Meta has sold nearly 20 million Quest headsets to date

Mixed reality will be a huge selling point, and Rabkin said there will be a new “smart guardian” to help wearers navigate the real world while they are wearing the device. “The main north star for the team was from the moment you put on this headset, the mixed reality has to make it feel better, easier, more natural,” he said. “You can walk effortlessly through your house knowing you can see perfectly well. You can put anchors and things on your desktop. You can take your coffee. You can stay in there much longer.”

There will be 41 new apps and games shipping for the Quest 3, including new mixed reality experiences to take advantage of the updated hardware, Rabkin said. In 2024, he said that Meta plans to ship a more “accessible” headset codenamed Ventura. “The goal for this headset is very simple: pack the biggest punch we can at the most attractive price point in the VR consumer market.”
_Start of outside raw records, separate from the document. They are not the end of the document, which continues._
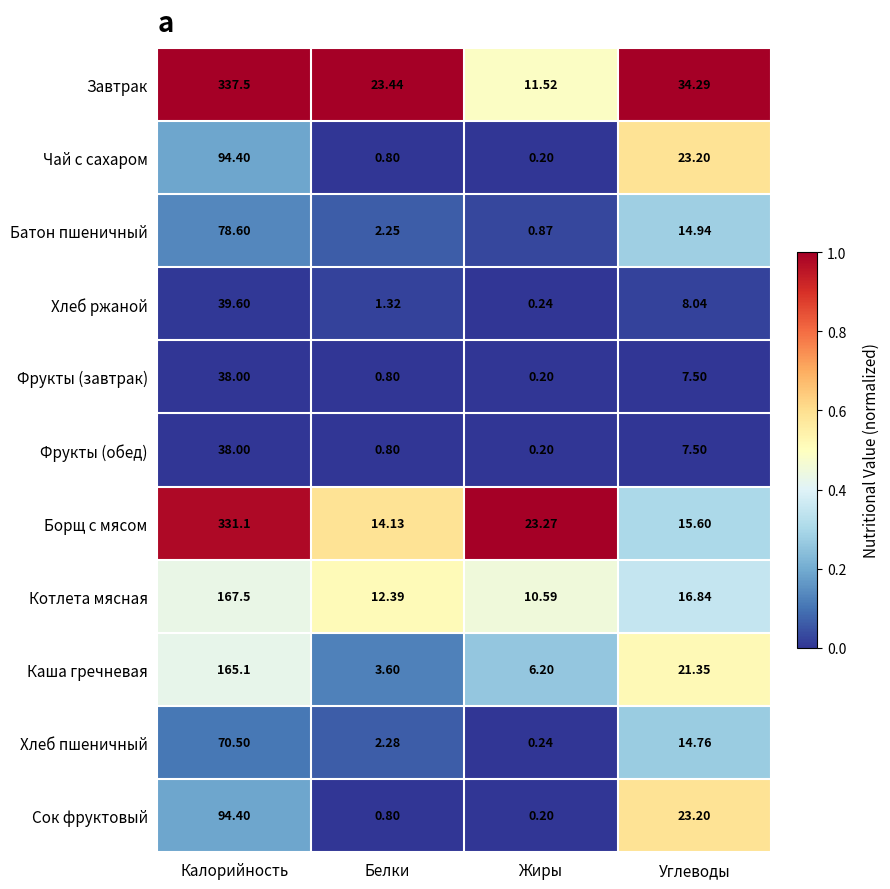

What is the total value across all series at Жиры?

53.7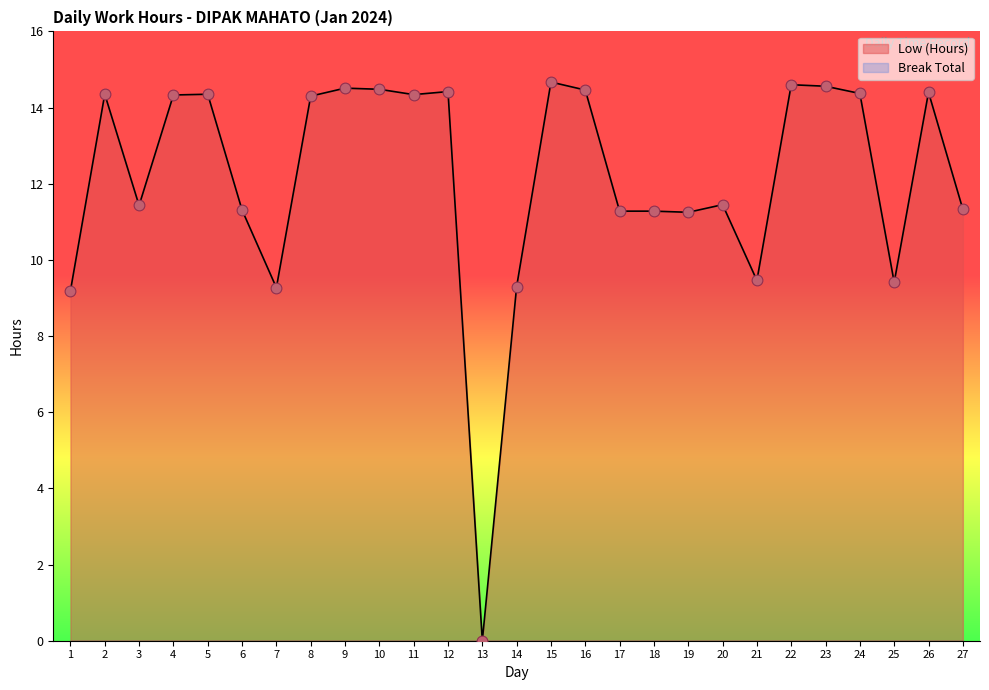

What is the change in value from 19 to 27?

+0.1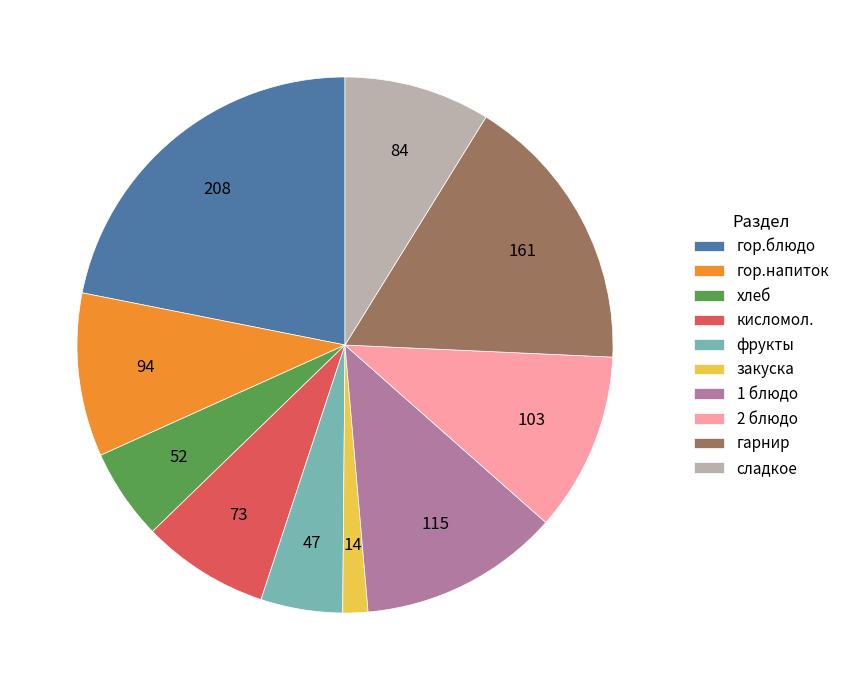

Which has a higher value, 1 блюдо or кисломол.?

1 блюдо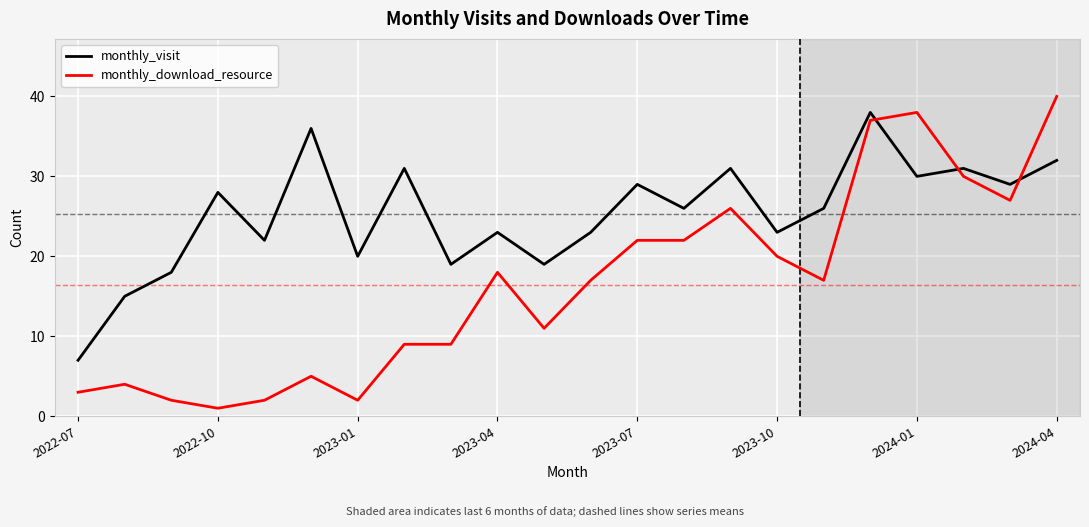

Which series has the largest total across all categories?

monthly_visit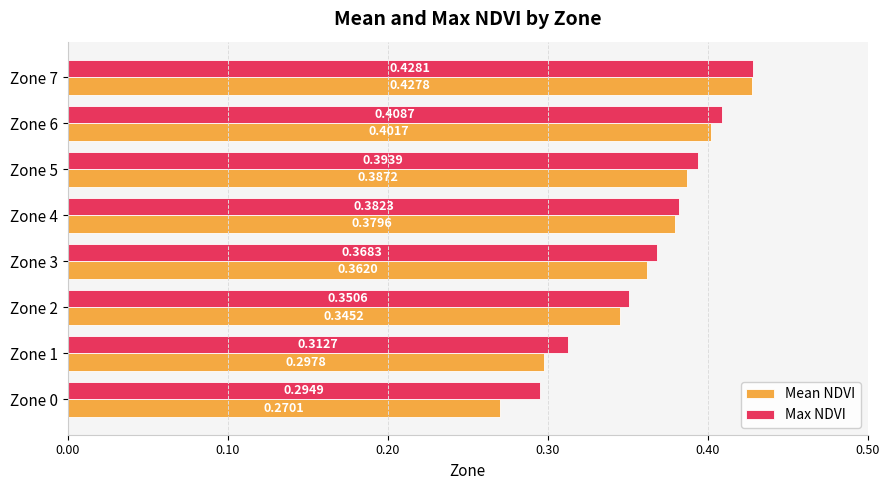

What is the sum of all Max NDVI values?

2.9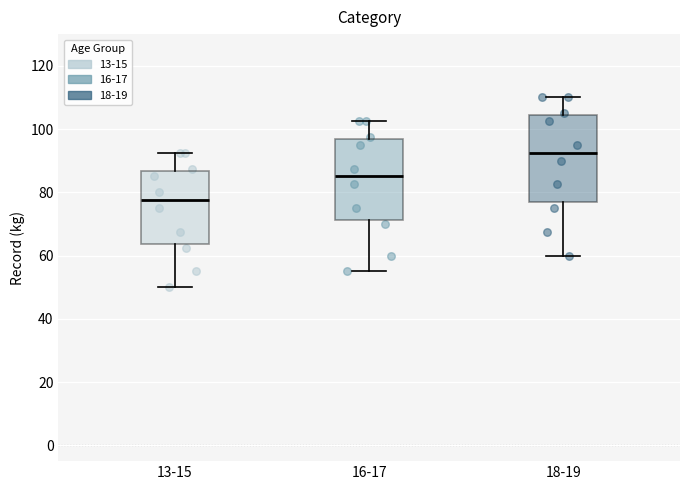

Which box has the highest median line?

18-19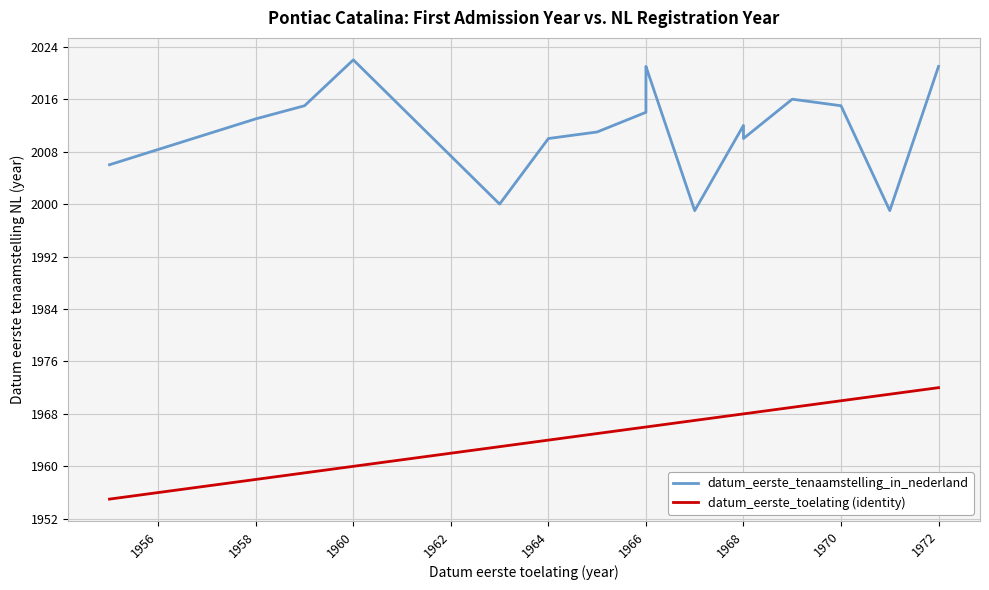

At which category does the chart reach its peak across all series?

1960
Rabkin didn’t say whether a second generation of the recent Meta Quest Pro, which received poor reviews from The Verge and others, is coming anytime soon. The closest to what sounds like a successor will be “way out in the future” after Ventura in 2024, when Meta is planning its most advanced headset codenamed La Jolla featuring photorealistic, codec avatars.

“We want to make it higher resolution for work use and really nail work, text and things like that,” Rabkin said about La Jolla. “We want to take a lot of the comfort things from Quest Pro and how it sits on your head and the split architecture and bring that in for comfort.”

Meanwhile, he acknowledged that the current Quest is struggling to keep new users engaged. “Right now, we’re on our third year of Quest 2,” he told employees. “And sadly, the newer cohorts that are coming in, the people who bought it this last Christmas, they’re just not as into it” or engaged as “the ones who bought it early.”

Rabkin pushed employees to make the sharing of VR content on other platforms “trivial,” redesign the Quest store to make it more “dynamic,” and give developers the ability to do things like automated promotions.

The current Quest is struggling to keep new users engaged

“We need to be better at growth and retention and resurrection,” he said. “We need to be better at social and actually make those things more reliable, more intuitive so people can count on it.” 

Even with these struggles, Meta has built an early lead in virtual reality hardware. But its big swings over the coming years speak to the serious competition that’s about to arrive. Apple is expected to announce a high-end virtual reality headset sometime this year, while Sony just released the well-received PSVR 2 for console gamers. Meanwhile, Apple, Google, Snap, and others are all racing toward something even bigger: augmented reality glasses — and that’s where Meta is hoping its early efforts in the mixed reality space will really pay off.